Wen Jian-Xin, Li Xiao-Qin, Chang Yu
College of Life Science and Bioengineering, Beijing University of Technology , Beijing, P.R. China .
J Comput Biol. 2018 Aug;25(8):907-916. doi: 10.1089/cmb.2017.0261. Epub 2018 Jun 29.
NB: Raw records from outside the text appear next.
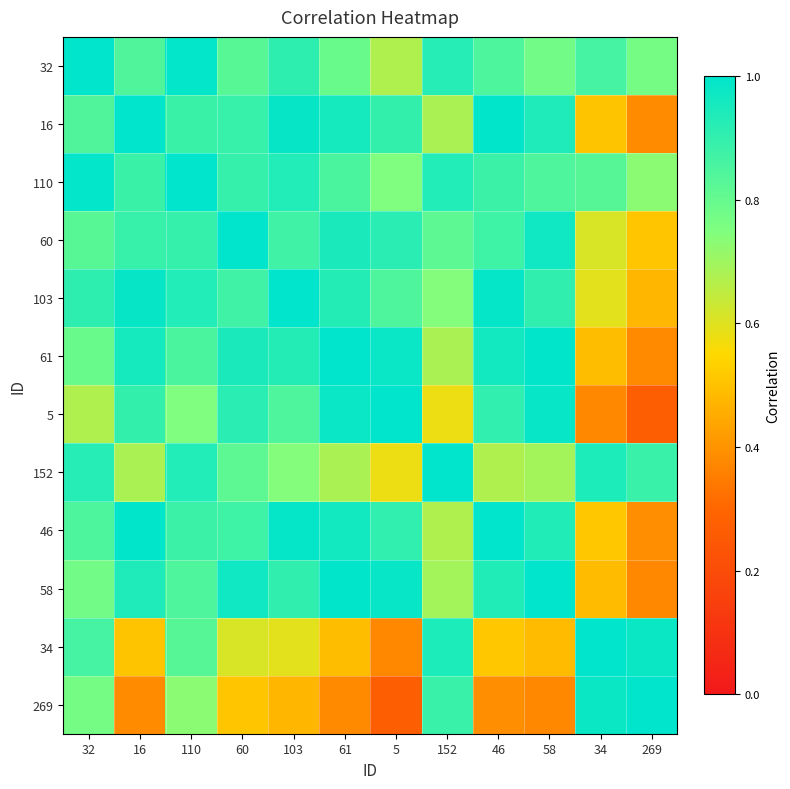

What is the maximum value shown in the chart?

1.0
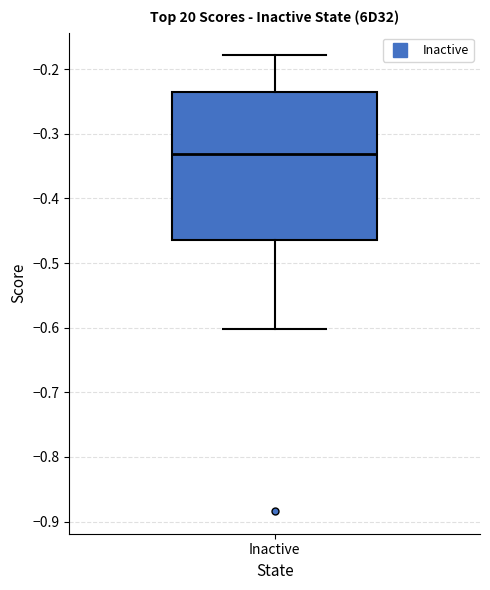

Transcribe this box plot: give where the median line is, the range the box spans, and where the two whiskers end, as read against the y-axis. The values are not printed on the chart, so give them approximately, as read against the axis.

median -0.33, box -0.47 to -0.24, whiskers -0.60 to -0.18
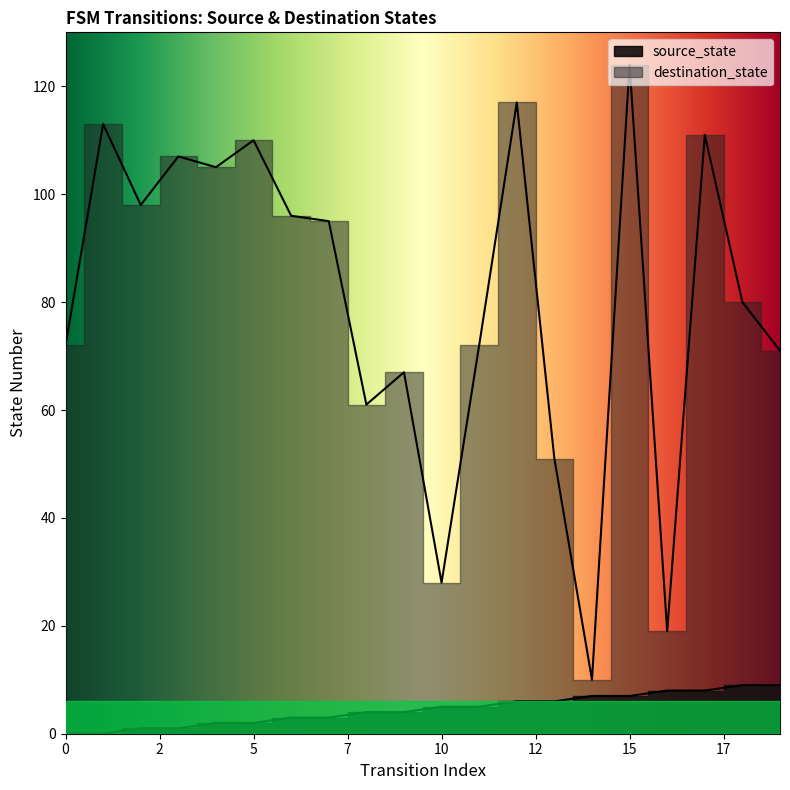

True or false: source_state has a value of 0 at 1.

True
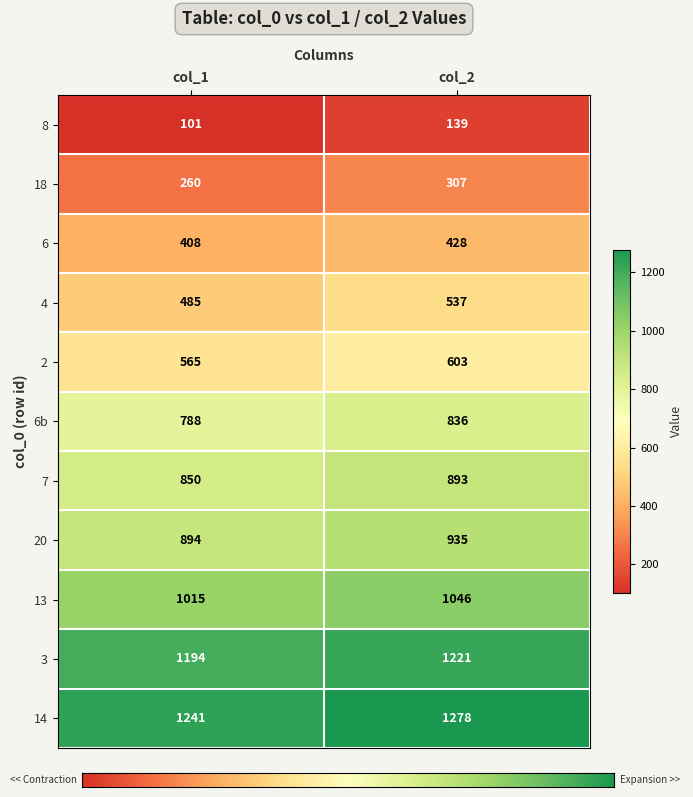

What is the minimum value for 3?

1194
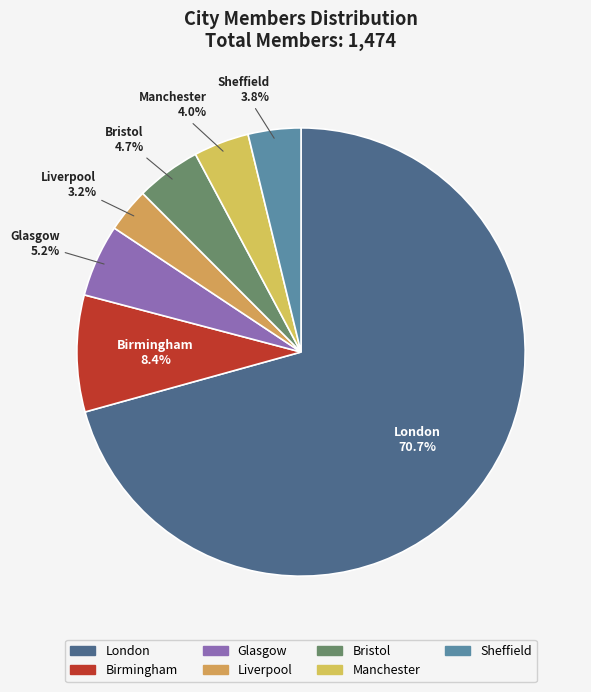

What is the largest slice in the pie chart?

London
To identify signature genes for the pathogenesis of cancer, which provides a theoretical support for prevention and early diagnosis of cancer. The pattern recognition method was used to analyze the genome-wide gene expression data, which was collected from the The Cancer Genome Atlas (TCGA) database. For the transcription of invasive breast carcinoma, lung adenocarcinoma, lung squamous cell carcinoma, colon adenocarcinoma, renal clear-cell carcinoma, thyroid carcinoma, and hepatocellular carcinoma of the seven cancers, the signature genes were selected by means of a combination of statistical methods, such as correlation, t-test, confidence interval, etc. Modeling by artificial neural network model, the accuracy can be as high as 98% for the TCGA data and as high as 92% for the Gene Expression Omnibus (GEO) independent data, the recognition accuracy of stage I is more than 95%, which is higher compared with the previous study. The common genes emerging in five cancers were obtained from the signature genes of seven cancers, PID1, and SPTBN2. At the same time, we obtain three common pathways of cancer by using Kyoto Encyclopedia of Genes and Genomes' pathway analysis. A functional analysis of the pathways shows their close relationship at the level of gene regulation, which indicted that the identified signature genes play an important role in the pathogenesis of cancer and is very important for understanding the pathogenesis of cancer and the early diagnosis.
为了识别癌症发病机制的特征基因,为癌症的预防和早期诊断提供理论支持。采用模式识别方法分析从癌症基因组图谱(TCGA)数据库收集的全基因组基因表达数据。对于浸润性乳腺癌、肺腺癌、肺鳞状细胞癌、结肠腺癌、肾透明细胞癌、甲状腺癌和肝细胞癌这七种癌症的转录情况,通过相关性、t检验、置信区间等统计方法相结合的方式选择特征基因。利用人工神经网络模型进行建模,对于TCGA数据准确率高达98%,对于基因表达综合数据库(GEO)独立数据准确率高达92%,I期的识别准确率超过95%,与先前研究相比更高。从七种癌症的特征基因中获得了在五种癌症中出现的共同基因,即PID1和SPTBN2。同时,通过使用京都基因与基因组百科全书的通路分析获得了三条癌症共同通路。对这些通路的功能分析表明它们在基因调控水平上密切相关,这表明所识别的特征基因在癌症发病机制中起重要作用,对于理解癌症发病机制和早期诊断非常重要。